Nice. Reminds me of an optimisation trick from a while ago: I remember being bottlenecked by one of these trigonometric functions years ago when working with a probabilistic data structure... then I figured the input domain was pretty small (a couple dozen values), so I precomputed those and used an array lookup instead. A huge win in terms of perf, obviously only applicable in these extreme cases.
To put some numbers on it, using N terms of the Taylor series for sin(x) [1] with |x| <= 0.1, the maximum error percentage cannot exceed [2]:
N Error Limit
1 0.167% (1/6%)
2 8.35 x 10^-5% (1/11980%)
3 1.99 x 10^-8% (1/50316042%)
4 2.76 x 10^-12% (1/362275502328%)
Even for |x| as large as 1 the sin(x) = x approximation is within 20%, which is not too bad when you are just doing a rough ballpark calculation, and a two term approximation gets you under 1%. Three terms is under 0.024% (1/43%).
For |x| up to Pi/2 (90°) the one term approximation falls apart. The guarantee from the Taylor series is within 65% (in reality it does better, but is still off by 36%). Two terms is guaranteed to be within 8%, three within 0.5%, and four within 0.02%.
Here's a quick and dirty little Python program to compute a table of error bounds for a given x [3].
[1] x - x^3/3! + x^5/5! - x^7/7! + ...
[2] In reality the error will usually be quite a bit below this upper limit. The Taylor series for a given x is a convergent alternating series. That is, it is of the form A0 - A1 + A2 - A3 + ... where all the A's have the same sign, |Ak| is a decreasing sequence past some particular k, and |Ak| has a limit of 0 as k goes to infinity. Such a series converges to some value, and if you approximate that by just taking the first N terms the error cannot exceed the first omitted term as long as N is large enough to take you to the point where the sequence from there on is decreasing. This is the upper bound I'm using above.

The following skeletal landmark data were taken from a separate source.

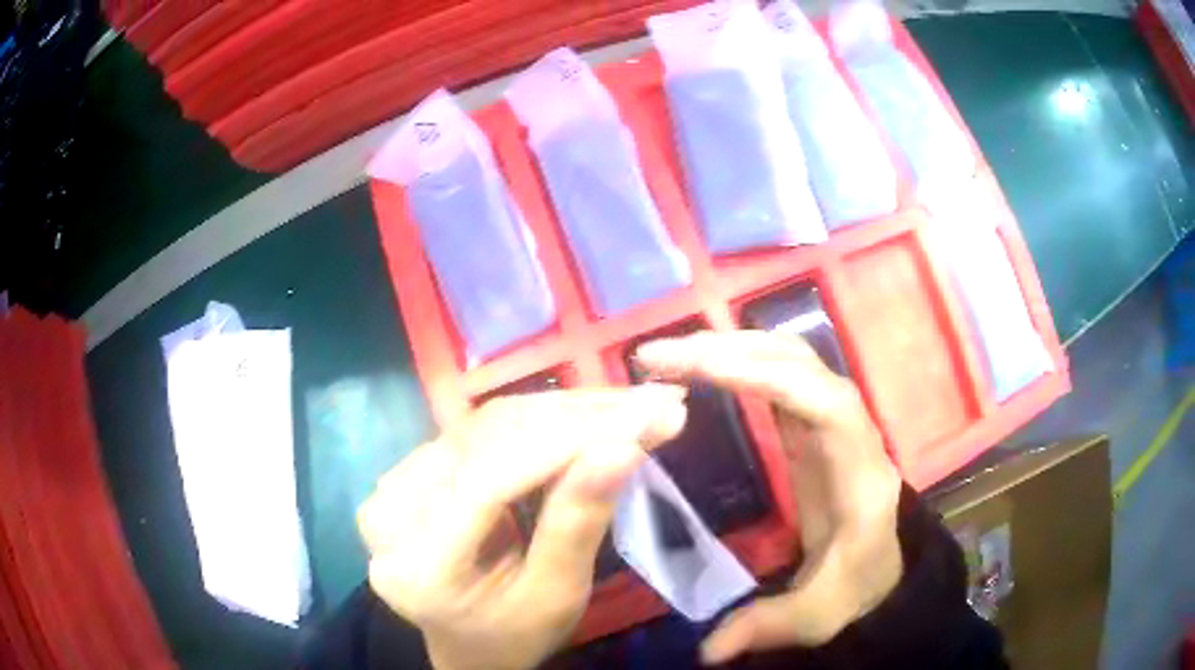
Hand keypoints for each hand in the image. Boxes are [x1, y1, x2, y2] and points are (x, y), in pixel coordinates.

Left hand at [357, 386, 686, 669]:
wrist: (468, 643)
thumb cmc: (515, 634)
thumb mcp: (555, 596)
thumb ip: (579, 524)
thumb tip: (623, 446)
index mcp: (418, 566)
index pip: (491, 482)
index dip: (571, 441)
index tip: (648, 414)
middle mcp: (391, 513)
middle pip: (489, 441)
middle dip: (579, 419)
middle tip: (653, 405)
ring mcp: (394, 485)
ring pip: (488, 424)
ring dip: (565, 412)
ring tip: (629, 407)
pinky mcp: (412, 469)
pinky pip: (481, 430)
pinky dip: (540, 421)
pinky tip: (586, 417)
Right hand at [636, 331, 903, 664]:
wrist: (881, 576)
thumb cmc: (854, 590)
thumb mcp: (814, 616)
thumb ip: (764, 629)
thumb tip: (707, 651)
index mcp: (860, 477)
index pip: (827, 405)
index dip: (769, 378)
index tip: (700, 371)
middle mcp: (854, 435)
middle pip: (804, 366)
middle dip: (732, 351)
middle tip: (659, 358)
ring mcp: (836, 425)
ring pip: (793, 360)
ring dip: (734, 347)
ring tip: (672, 356)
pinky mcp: (815, 429)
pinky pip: (782, 377)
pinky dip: (742, 362)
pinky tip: (703, 369)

The sin(x) = x approximation is actually exact (in terms of doubles) for |x| < 2^-26 = 1.4e-8. See also [1]. This happens to cover 48.6% of all doubles.
Similarly, cos(x) = 1 for |x| < 2^-27 = 7.45e-9 (see [2]).
Finally, sin(double(pi)) tells you the error in double(pi) - that is, how far the double representation of pi is away from the "real", mathematical pi [3].
That is precisely the technique discussed in the article: it's the first term of the Taylor expansion. Except that the article used more terms of the expansion, and also used very slightly "wrong" coefficients to improve the overall accuracy within the small region.
That's what I assumed would have been a reasonable optimization!
What I really found amazing was that rather than reducing the number of multiplications to 2 (to calculate x^3), you can reduce it to 0, and it would still do surprisingly well.
Tangential at best, but why was the 'r' dropped from that term? Or why not call it caching? Why the weird "memo-ization"? It makes me think of a mass extinction event where everything is turned into a memo.
It's explained right in the linked Wikipedia page:
> The term "memoization" was coined by Donald Michie in 1968[3] and is derived from the Latin word "memorandum" ("to be remembered"), usually truncated as "memo" in American English, and thus carries the meaning of "turning [the results of] a function into something to be remembered". While "memoization" might be confused with "memorization" (because they are etymological cognates), "memoization" has a specialized meaning in computing.
The term memoization likely precedes the word caching (as related to computing, obviously weapon caches are far older). Memoization was coined in 1968. CPU caches only came about in the 80s as registers became significantly faster than main memory.
As wikipedia outlines, the r was dropped because of the memo. It's derived from the latin word memorandum that does contain the r, just like memory, but apparently it was more meant as an analogy to written memos.